** EXTRACT PROVIDED follows **

By Aaron Blasius, senior product manager, VMware
VDI solutions have been available for many years now and are becoming the preferred desktop platform for many market segments. From the enterprise to state, local and education customers and from Health Care to the the small and mid-size businesses, organizations are realizing the benefits of delivering desktop workloads to their employees from private clouds enabled via VMware View.
Centralization, automated provisioning and additional security are the primary drivers of View hosted solutions. Until recently, customer’s looking to secure their high value workstations assets in hosted solutions has been limited to niche solutions.
This is about to change.Virtualizing graphics workloads was not an immediate need for the early adopters of virtualization for the data center. It was the evolution to virtual desktop workloads forced the issue of virtual graphics for the data center. Organizations wanted to bring VDI to more teams and employees demanded the same high fidelity experience from their virtual machines as the one they could find at home.
VMware leveraged the virtual 3D technology developed for the Workstation and Fusion products to ensure the rich graphics experience provided by enterprise software products such as Aero. Software rendered 3D in View 5 was delivered and the use case grew.
At VMworld in Copenhagen last year we announced a technology preview with NVIDIA that enabled a true virtual workstation experience. vSphere virtualization coupled with the full power of the NVIDIA Quadro GPU card securely delivered from the data center to scientist, engineers, artists and manufacturing partners through a View virtual environment. Private clouds will be able to host the organizations most important IP. This provides the ability to more easily and securely leverage their global workforce, distributed supply chains and external partners; the View use case grew.
What’s next?
For me, few end-user scenarios expand the VDI use case more than 3D graphics. Harnessing the tremendous efficiency of the GPU for graphical rendering in a View environment impacts the two major concerns of any VDI initiative: experience and cost.
The tremendous power of ESX will be able to virtualize and manage NVIDIA’s hardware based GPU resources. Accelerated 3D rendering provides a better end-user experience and increased efficiency means higher consolidation ratios. Cards like NVIDIA’s next generation VGX GPU cards provide the horsepower to ensure GPU doesn’t have to be limiting resource for graphics hungry power users. Managing this resource with the industry’s leading hypervisor from VMware means customers will continue to manage all their private clouds via vSphere. Multi-monitor use cases, DirectX and OpenGL application, CAD reviewers and diagnosticians are just some of the groups who have struggled with the graphics performance of VDI in the past. But with virtual graphics acceleration, this will no longer be the case.
As I said, things are about the change and look for VMware to continue to lead the way by providing the most comprehensive graphics strategy in the market, I for one am very excited.

** End of EXTRACT PROVIDED **
** RAW DATA follows **

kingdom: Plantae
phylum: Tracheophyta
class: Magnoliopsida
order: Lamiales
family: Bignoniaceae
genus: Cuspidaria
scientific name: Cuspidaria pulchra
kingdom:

** End of RAW DATA **
** RAW DATA follows **

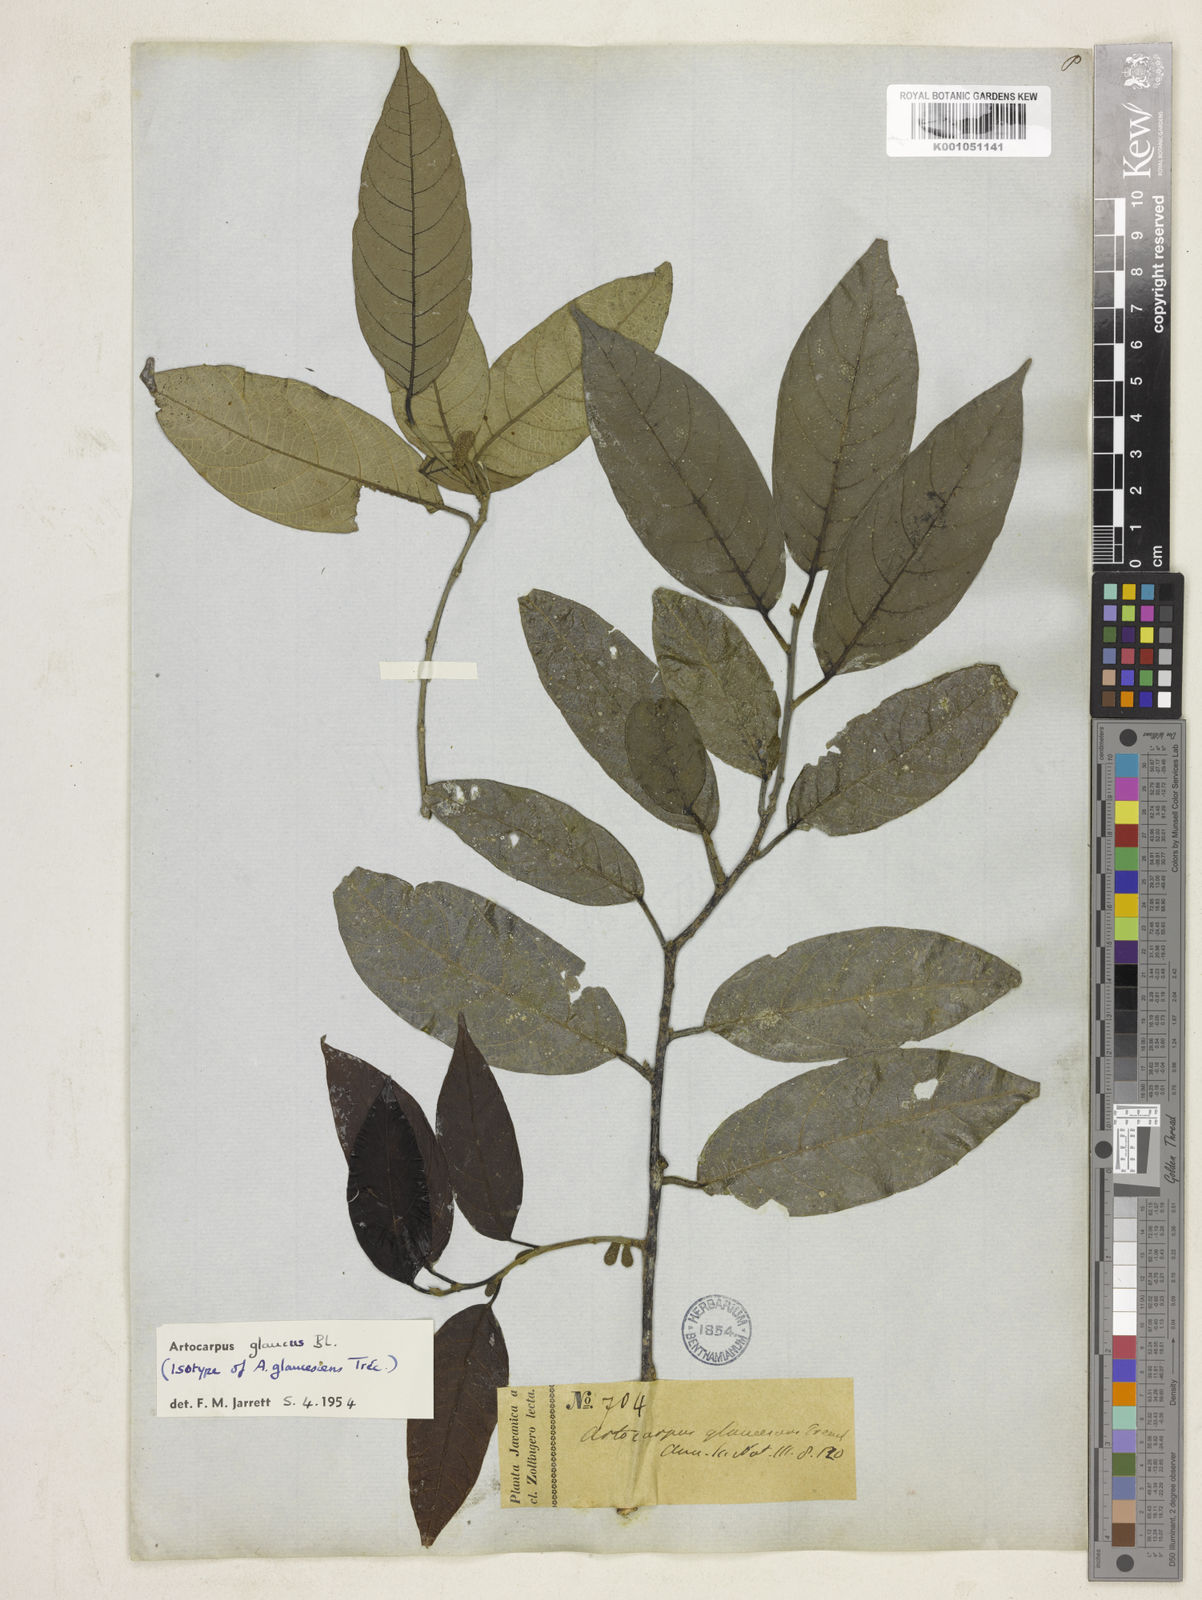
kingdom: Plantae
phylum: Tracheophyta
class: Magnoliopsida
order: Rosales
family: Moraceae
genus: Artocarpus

** End of RAW DATA **
** RAW DATA follows **

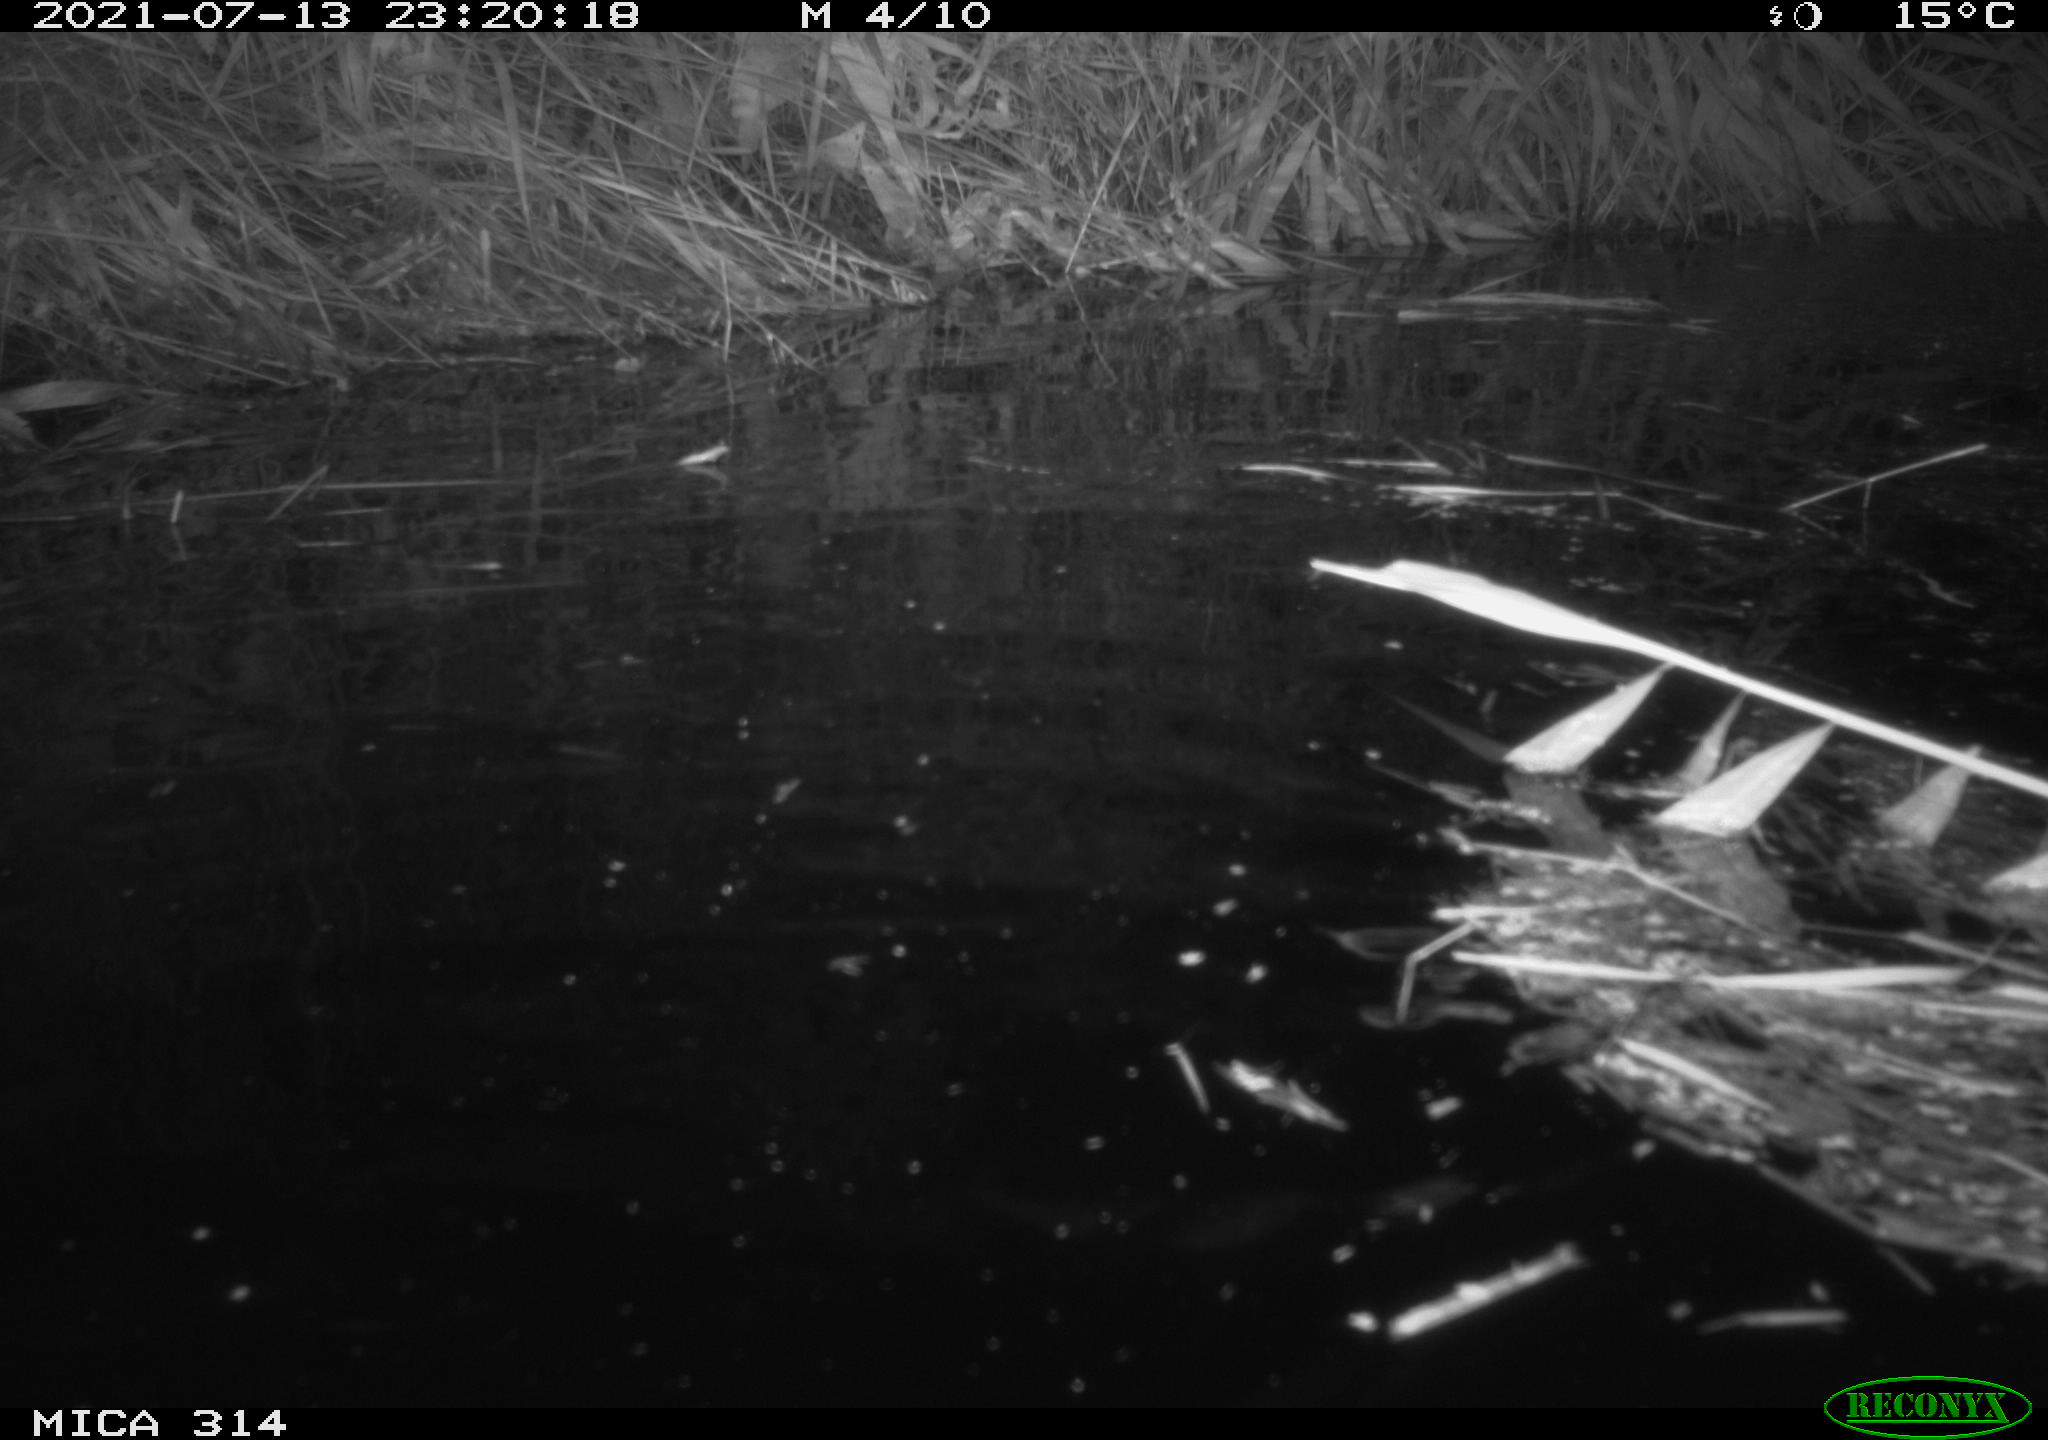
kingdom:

** End of RAW DATA **

● THINGS TO DO:
a) According to the VMware post, where was the technology preview with NVIDIA announced?
b) List the primary drivers of View hosted solutions that the VMware post names.

● TASK-BY-TASK RESULTS:
a) It was announced at VMworld in Copenhagen last year.

b) Centralization, automated provisioning and additional security.